Il y a un grand, un immense malentendu quant aux grands services commerciaux du genre Facebook, Google, Twitter et tous les services dits « gratuits ». On entend d’ailleurs souvent l’adage suivant :

Si c’est gratuit, c’est vous le produit.

En effet, si un tel service est gratuit, vous n’êtes pas le client. Le client, par définition, c’est celui qui paye.

Mais qui est le client, alors ?

Si un service commercial, coté en Bourse où il est valorisé à plusieurs milliards de dollars, est gratuit, il y a bien quelqu’un qui paye. Ce quelqu’un, justement parce qu’il paye, mérite d’être appelé le client.

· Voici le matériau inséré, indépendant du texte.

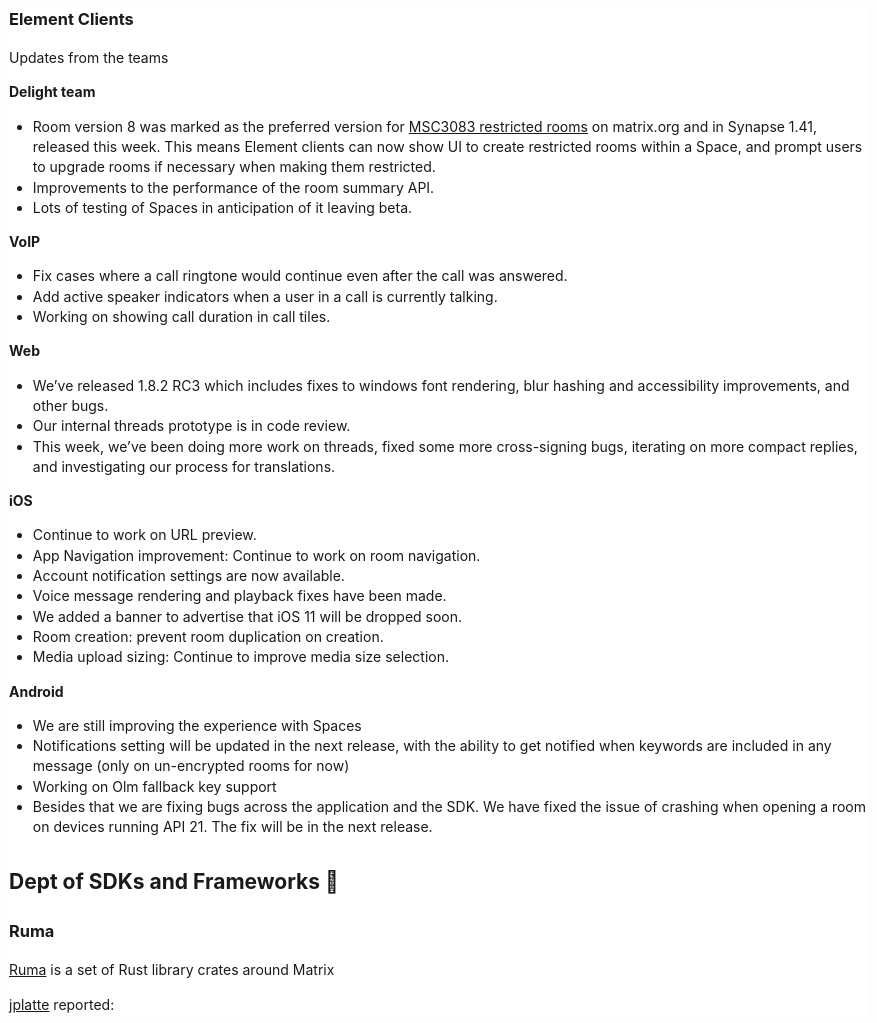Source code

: ### Element Clients

Updates from the teams


**Delight team**

* Room version 8 was marked as the preferred version for [MSC3083 restricted rooms](https://github.com/matrix-org/matrix-doc/pull/3083) on matrix.org and in Synapse 1.41, released this week. This means Element clients can now show UI to create restricted rooms within a Space, and prompt users to upgrade rooms if necessary when making them restricted.
* Improvements to the performance of the room summary API.
* Lots of testing of Spaces in anticipation of it leaving beta.


**VoIP**

* Fix cases where a call ringtone would continue even after the call was answered.
* Add active speaker indicators when a user in a call is currently talking.
* Working on showing call duration in call tiles.


**Web**

* We’ve released 1.8.2 RC3 which includes fixes to windows font rendering, blur hashing and accessibility improvements, and other bugs.
* Our internal threads prototype is in code review.
* This week, we’ve been doing more work on threads, fixed some more cross-signing bugs, iterating on more compact replies, and investigating our process for translations.


**iOS**

* Continue to work on URL preview.
* App Navigation improvement: Continue to work on room navigation.
* Account notification settings are now available.
* Voice message rendering and playback fixes have been made.
* We added a banner to advertise that iOS 11 will be dropped soon.
* Room creation: prevent room duplication on creation.
* Media upload sizing: Continue to improve media size selection.


**Android**

* We are still improving the experience with Spaces
* Notifications setting will be updated in the next release, with the ability to get notified when keywords are included in any message (only on un-encrypted rooms for now)
* Working on Olm fallback key support
* Besides that we are fixing bugs across the application and the SDK. We have fixed the issue of crashing when opening a room on devices running API 21. The fix will be in the next release.

## Dept of SDKs and Frameworks 🧰

### Ruma

[Ruma](https://ruma.dev/) is a set of Rust library crates around Matrix

[jplatte](https://matrix.to/#/@jplatte:flipdot.org) reported:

Ce client, c’est l’annonceur publicitaire. C’est lui qui paye le service que vous utilisez. Pourquoi ? Pour pouvoir avant tout mettre de la publicité dans le service. Vous me rétorquerez que c’est comme quand on regarde la télévision, payée en partie par la redevance TV (un genre d’impôt) et en partie ou en totalité par la publicité. Cela avait en particulier poussé l’ancien patron de TF1, Patrick Le Lay, à déclarer :

à la base, le métier de TF1, c’est d’aider Coca-Cola, par exemple, à vendre son produit. (…) Or pour qu’un message publicitaire soit perçu, il faut que le cerveau du téléspectateur soit disponible. Nos émissions ont pour vocation de le rendre disponible : c’est-à-dire de le divertir, de le détendre pour le préparer entre deux messages. Ce que nous (TF1) vendons à Coca-Cola, c’est du temps de cerveau humain disponible.

Voilà, ce que vendent les grands services en ligne, c’est « du temps de cerveau humain disponible », mais c’est aussi bien plus que ça : ils vendent aux annonceurs de la publicité dite « ciblée », c’est à dire de la publicité qui est censée correspondre aux utilisateurs. Plus ces grands services connaissent leurs utilisateurs, plus ils sont capables d’afficher ce que l’utilisateur peut avoir envie d’acheter, ce pour quoi les annonceurs sont prêt à payer plus.

Il ressort de cela deux choses essentielles à bien comprendre pour saisir comment fonctionne l’essentiel de la partie commerciale d’Internet :

Plus les services en question en savent sur nous, plus notre temps de cerveau disponible est facturé cher aux annonceurs.

Et aussi :

Quand nous utilisons Google ou Facebook, nous laissons nos données personnelles en échange d’un service.

En échange de quelques verroteries

Cet échange est-il une bonne affaire ? Nous allons voir si ça n’est pas un marché de dupes.

D’un côté, il faut déterminer combien valent nos données personnelles. C’est difficile à dire, mais si on considère que la vie privée est protégée par plusieurs lois (cf chapitre 8) parce qu’elle est indispensable à notre liberté, on peut estimer qu’elle vaut beaucoup, comme notre liberté elle-même.

À l’inverse, contre quoi échangeons-nous ces données personnelles ? Un service. Combien coûte ce service ? Prenons le cas de Facebook pour faire un rapide calcul qui se révèle très instructif. Facebook a des dépenses opérationnelles annuelles de 7,472 milliard de dollars[1] pour 1,39 milliard d’utilisateurs (chiffres pour l’année 2014) ? Un rapide produit en croix nous donne ce constat affligeant :

chaque utilisateur de Facebook échange ses données personnelles contre un service coûtant 5,37$ (soit 4,76€) par an.

Je vais laisser la conclusion de ce chapitre à Geek & Poke :

Cochons discutant du modèlel gratuit (CC-BY) Geek and Poke

Deux cochons discutant du modèle « gratuit » (utilisé sous licence CC-BY)

Comme les deux cochons ci-dessus discutant du modèle gratuit, acceptons-nous de finir en saucisson numérique contre des services gratuits ?

Note

[1] Voir ligne Total Operating Expense et faire la somme pour les 4 trimestres der 2014 : 2718+1806+1520+1428.